We should not be surprised that, in the current historical situation, capital’s contradictions are exploding at every level, including the political. Still less should we be led to believe that the power of the bourgeoisie and capital has been weakened, or is even in crisis. It is not a question of denying contradictions are arising. The question is whether or not the bourgeoisie can master these contradictions and “surf” on them.
Macron has just revealed himself as a pitiful surfer. Yet, the French bourgeoisie as a whole is far from having lost control of the situation. This is borne out by the level of voter turnout.

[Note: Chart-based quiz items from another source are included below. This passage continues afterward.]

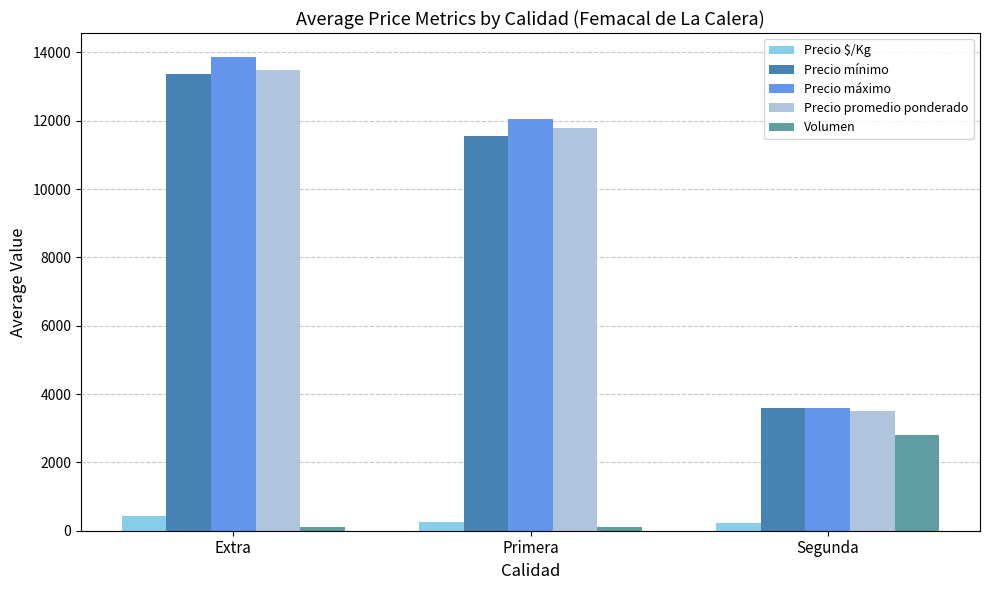

What is the sum of the Precio $/Kg values at Segunda and Primera?

489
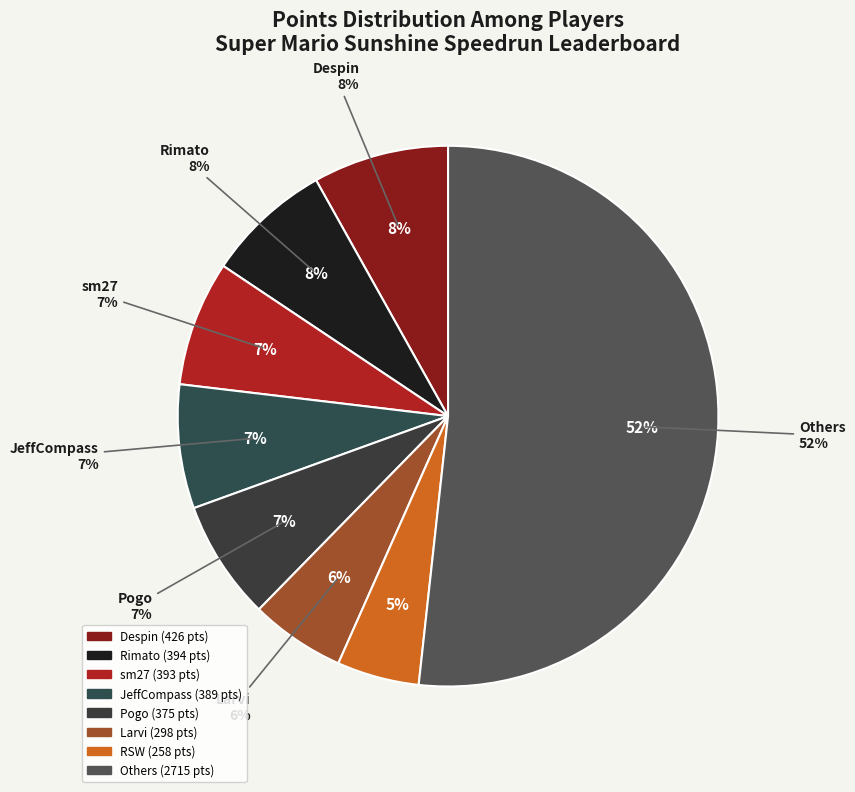

Is it true that jpep is 1% of the pie?

False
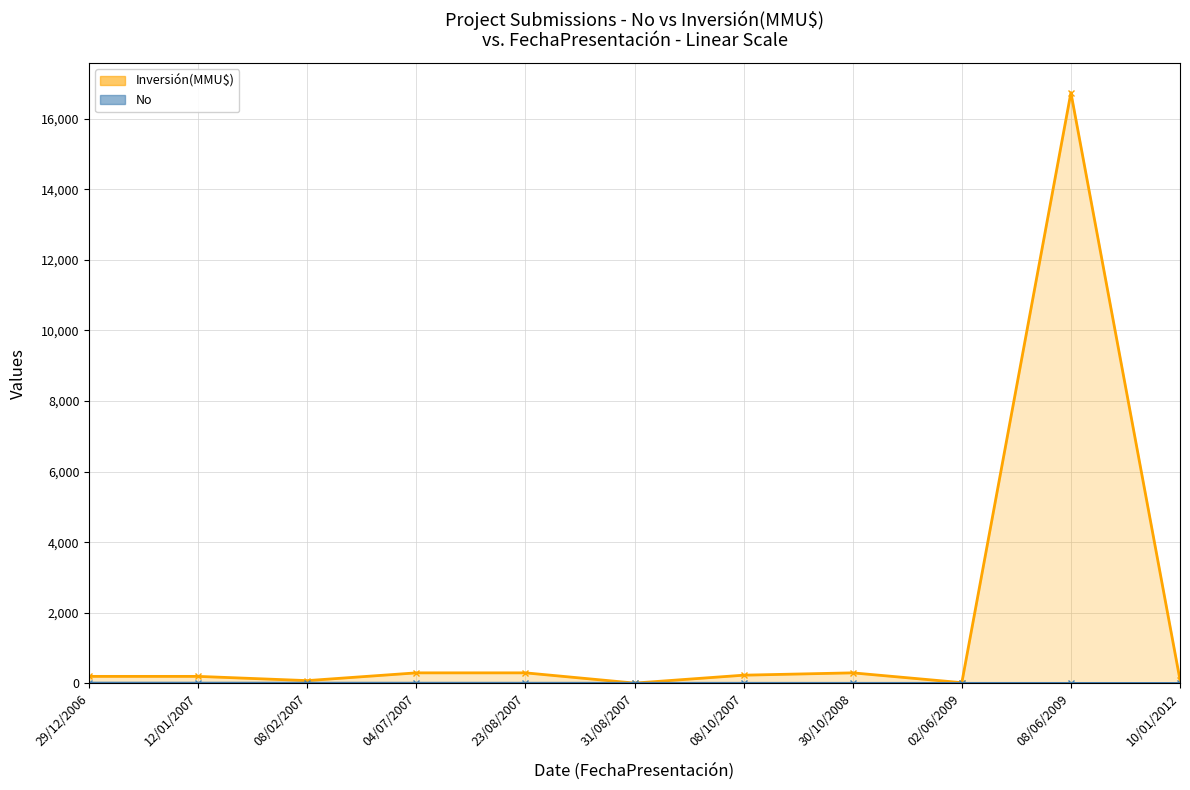

Rank the categories by Inversión(MMU$) line value from highest to lowest.

08/06/2009, 04/07/2007, 23/08/2007, 30/10/2008, 08/10/2007, 29/12/2006, 12/01/2007, 10/01/2012, 08/02/2007, 02/06/2009, 31/08/2007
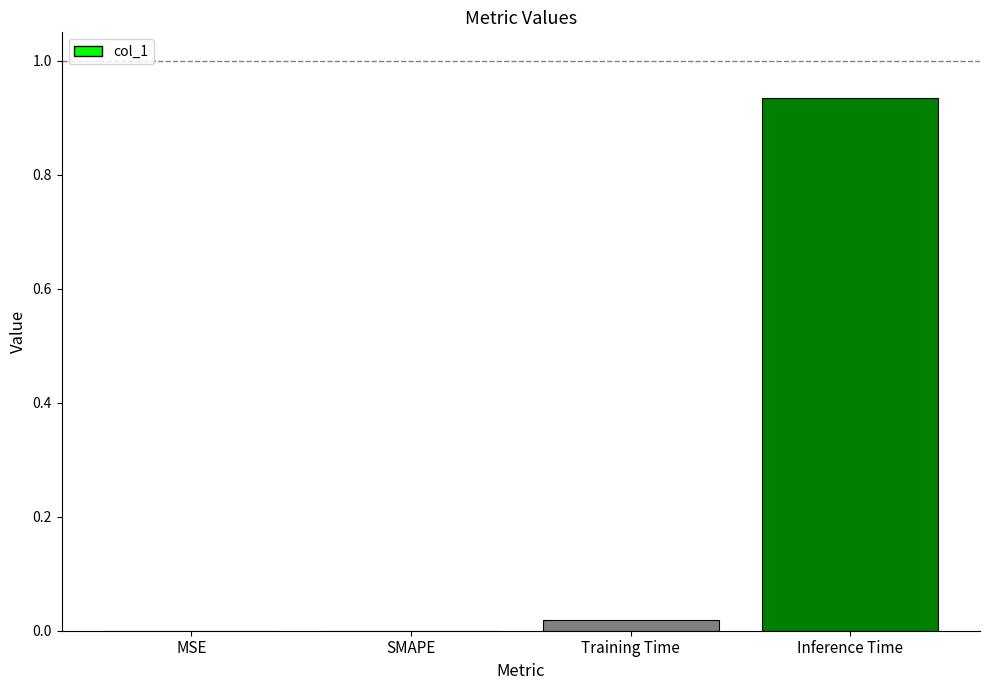

The chart shows a value of 0.6 at MSE. True or false?

False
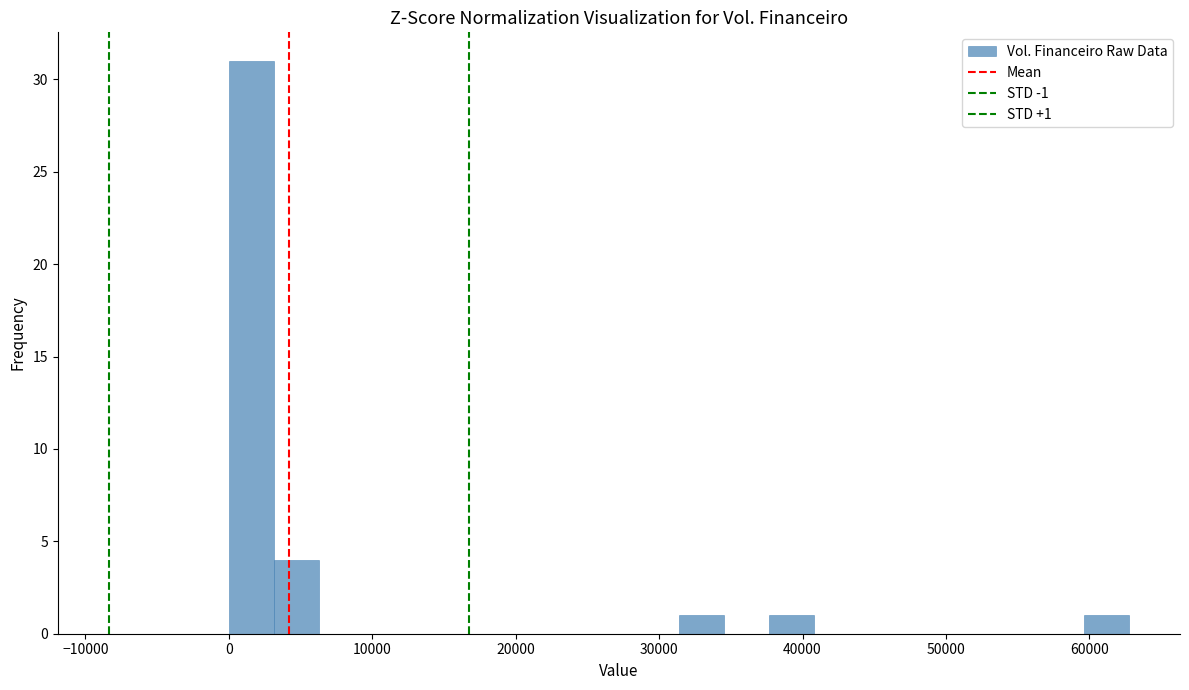

Around what value on the x-axis is the tallest bar? Give the approximate position of its centre, as read against the axis.

2000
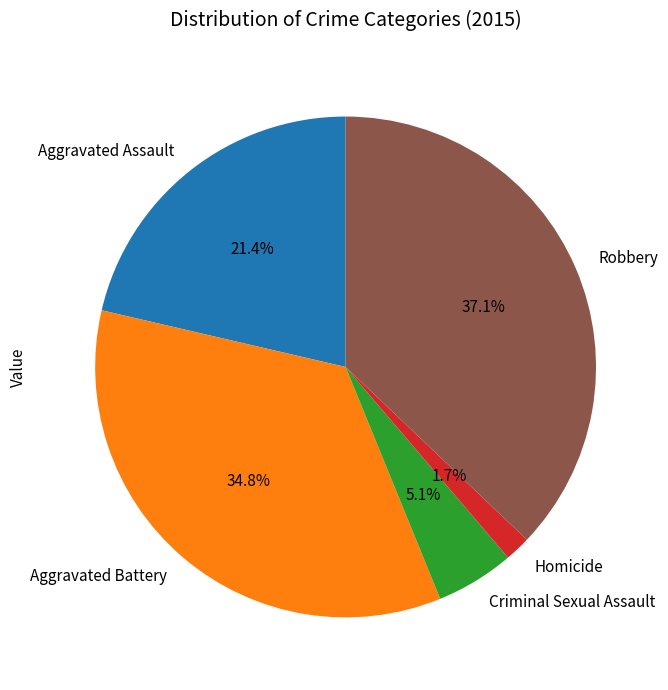

Between Homicide and Criminal Sexual Assault, which is larger?

Criminal Sexual Assault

Moreover, it is confirmed by the occupation of the “social” terrain and streets by the left, leftists and trade unions, if only by organizing demonstrations to “enforce the election result and demand a left-wing government.” France insoumise’s obvious refusal to allow the “united” left to accede to the government can also be explained by the need to maintain a left-wing force, more or less “radical”, that can occupy the social terrain, the streets, working-class struggles. This is occurring at a time when the new Prime Minister, Michel Barnier, is announcing a policy of drastic austerity to reduce the country’s now abysmal deficit and debt. Without touching the 40% increase in the defense budget, of course.
Whatever the longevity of the new government – still to come at the time of writing – the new political configuration ensures the French bourgeoisie the stability of its imperialist and national policies, even if they have been weakened somewhat by Macron’s ill-fated initiative. The proletarians should make no mistake about it: the anti-worker set-up that plays on false oppositions – Le Pen-anti-Le Pen, right-left, moderate left-radical left, leftist – remains in place. Greater attacks on workers’ living and working conditions are to come, whatever is the government. Whether a left, a center, a right or “populist” government, it will intend to make them pay the bill of the defense of French capitalism and its preparation to war.
Notes:
[1] . For instance, the Communist Party of France, which has got just 2% of the vote in various elections (presidential, European, etc.), manages to maintain a parliamentary group with nine deputies. Without a coalition of the left, it would have disappeared, further weakening the ability of what would remain of the CP to play a sabotaging role in workers’ mobilizations.